We’re in the middle of a Software-as-a-Service to Employee-as-a-Service paradigm shift. It’s not just about tools replacing tasks. It’s about entire orgs realizing they can eliminate whole layers of human infrastructure while still delivering outcomes. That shift doesn’t show up as “everyone fired overnight.” It shows up as hiring freezes, workforce contraction, and productivity metrics holding steady or improving with less payroll.

The layoffs started before AI hit the scene in a big way. That’s key. The industry was already under pressure from tightening VC flows, post-pandemic corrections, and overexpansion. But here’s the part most people miss: shadow AI and shadow IT have been prominent inside the tech workforce since at least early 2023, quietly replacing meetings, content, internal tools, and even low-tier engineering work. These changes are massively underacknowledged by leadership and almost entirely absent from the thought pieces that form the training data for articles like the one we’re talking about.

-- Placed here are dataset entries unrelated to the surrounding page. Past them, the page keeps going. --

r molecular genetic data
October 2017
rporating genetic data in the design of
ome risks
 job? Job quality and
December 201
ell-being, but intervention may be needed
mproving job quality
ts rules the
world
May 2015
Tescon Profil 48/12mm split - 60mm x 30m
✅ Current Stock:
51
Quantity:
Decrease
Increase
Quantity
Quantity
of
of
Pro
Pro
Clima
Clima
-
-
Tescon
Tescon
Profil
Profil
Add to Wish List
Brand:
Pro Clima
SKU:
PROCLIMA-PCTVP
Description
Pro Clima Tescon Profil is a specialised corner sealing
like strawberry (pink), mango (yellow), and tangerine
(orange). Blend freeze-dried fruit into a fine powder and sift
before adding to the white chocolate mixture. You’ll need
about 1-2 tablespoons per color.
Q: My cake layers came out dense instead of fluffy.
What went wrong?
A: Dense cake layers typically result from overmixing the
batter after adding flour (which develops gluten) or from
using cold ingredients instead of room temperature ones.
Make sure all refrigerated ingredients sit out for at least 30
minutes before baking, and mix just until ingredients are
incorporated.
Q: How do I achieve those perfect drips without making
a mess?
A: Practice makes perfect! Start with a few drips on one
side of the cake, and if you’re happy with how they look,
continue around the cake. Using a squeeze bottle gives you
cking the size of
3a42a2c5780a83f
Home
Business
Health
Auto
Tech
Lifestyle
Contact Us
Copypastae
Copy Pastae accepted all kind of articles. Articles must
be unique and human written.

You’re not wrong to say not all the layoffs were AI-driven. But the layoffs created the space for AI to be adopted at scale without resistance. When a new hire becomes a liability and a plugin becomes an asset, the math stops caring about morale.

A shift that reduces the number of people who need to be employed to get something done is functionally the death of that field as a mass employment industry. It happened to manufacturing. It’s happening to software, design, support, admin, ops.

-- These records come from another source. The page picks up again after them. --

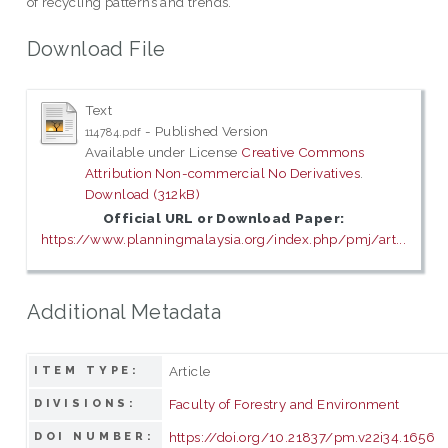
of recycling patterns and trends.
Download File
Text
- Published Version
114784.pdf
Available under License
Creative Commons
Attribution Non-commercial No Derivatives
.
Download (312kB)
Official URL or Download Paper:
https://www.planningmalaysia.org/index.php/pmj/art...
Additional Metadata
Article
ITEM TYPE:
Faculty of Forestry and Environment
DIVISIONS:
https://doi.org/10.21837/pm.v22i34.1656
DOI NUMBER: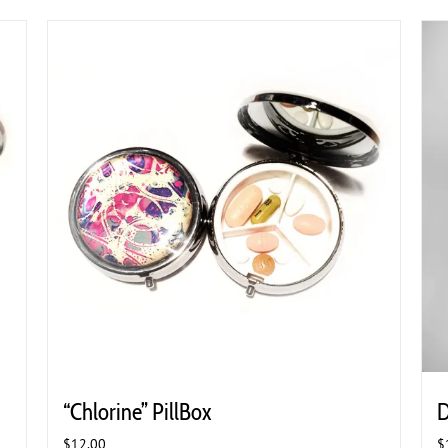
“Chlorine” PillBox
D
$
12.00
$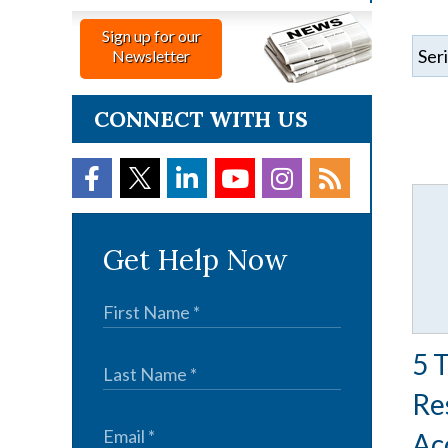
Sign up for our
Newsletter
CONNECT WITH US
Get Help Now
5 
Re
Ac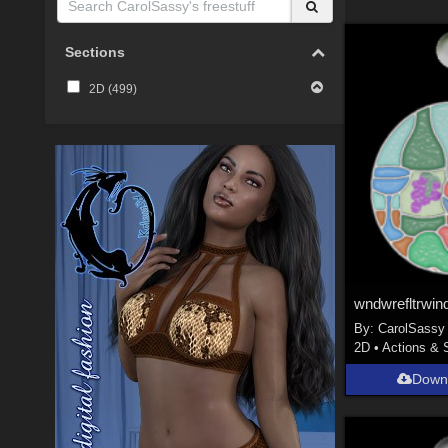
Sections
2D (
499
)
wndwrefltrwin
By:
CarolSassy
2D
•
Actions & 
Down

This isn’t hypothetical. Please do a deep dive into where the new jobs are actually appearing. What we’re seeing isn’t redirection. It’s a hollowing.

You mentioned traceability and compliance. But those aren’t job protections. Those are system enablers. The people who used to enforce them are being replaced by the tooling that enforces itself.

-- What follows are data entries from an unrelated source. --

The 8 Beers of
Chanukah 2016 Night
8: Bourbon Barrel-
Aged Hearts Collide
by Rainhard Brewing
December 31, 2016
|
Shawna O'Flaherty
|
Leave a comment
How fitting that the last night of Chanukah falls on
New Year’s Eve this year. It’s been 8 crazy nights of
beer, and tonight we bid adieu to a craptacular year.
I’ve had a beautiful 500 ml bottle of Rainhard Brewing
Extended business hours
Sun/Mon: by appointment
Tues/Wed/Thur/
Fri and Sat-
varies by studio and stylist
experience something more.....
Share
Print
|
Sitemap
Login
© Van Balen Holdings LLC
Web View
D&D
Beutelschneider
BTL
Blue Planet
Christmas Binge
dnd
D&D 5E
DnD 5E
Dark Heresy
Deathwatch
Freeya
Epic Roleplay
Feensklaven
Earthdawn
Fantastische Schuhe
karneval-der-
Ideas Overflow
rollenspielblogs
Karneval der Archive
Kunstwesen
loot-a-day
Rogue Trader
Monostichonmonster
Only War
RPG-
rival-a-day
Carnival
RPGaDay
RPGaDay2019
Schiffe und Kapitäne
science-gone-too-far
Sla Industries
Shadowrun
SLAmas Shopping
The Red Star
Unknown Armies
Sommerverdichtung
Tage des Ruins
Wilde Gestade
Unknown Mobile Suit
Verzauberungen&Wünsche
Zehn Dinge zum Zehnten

This is an acceleration of extractive paradigms, not a correction. Efficiency tools have never valued payroll. They value outputs. And in a system like that, the middle class becomes a semi-meritocratic pseudo UBI, built on credential friction and procedural bloat. AI strips that away.

The result is sector collapse. Community collapse. And economic fragility at scale. Because bots don’t pay taxes.

We’re not debating abstractions. We’re watching the foundations shift in real time. The only thing missing is a plan for the aftermath.

Radical Insider's avatar

Hey Eric—really appreciate the thoughtful follow-up. You’re bringing a wide-angle lens to this conversation, and I respect that.

That said, I think we’re covering different parts of the field. My article was focused on a specific question: Will AI replace programmers? Not the broader shift in employment or economic structures—which you’re absolutely right to call attention to. We’re just not in the same section of the playbook.

I totally agree that jobs are changing, and yeah, some roles are being hollowed out. But I’d argue AI isn’t the cause—it’s the accelerant. The incentives were already there; AI just stepped up in the middle innings when leadership was looking to cut the roster and still win games.

And you’re spot on that media narratives play into corporate decision-making. That’s a real part of the equation, even if it’s rarely acknowledged.

But at the end of the day, this thread has moved beyond the scope of what I was trying to cover. Maybe a follow-up piece is in order to dig into the bigger picture. For this one, I just wanted to clarify that developers who adapt, design, and understand systems still have a role to play—they’re not getting pulled off the field just yet.

Appreciate the dialogue—it’s been a sharp and respectful exchange, and that’s a rare thing online these days.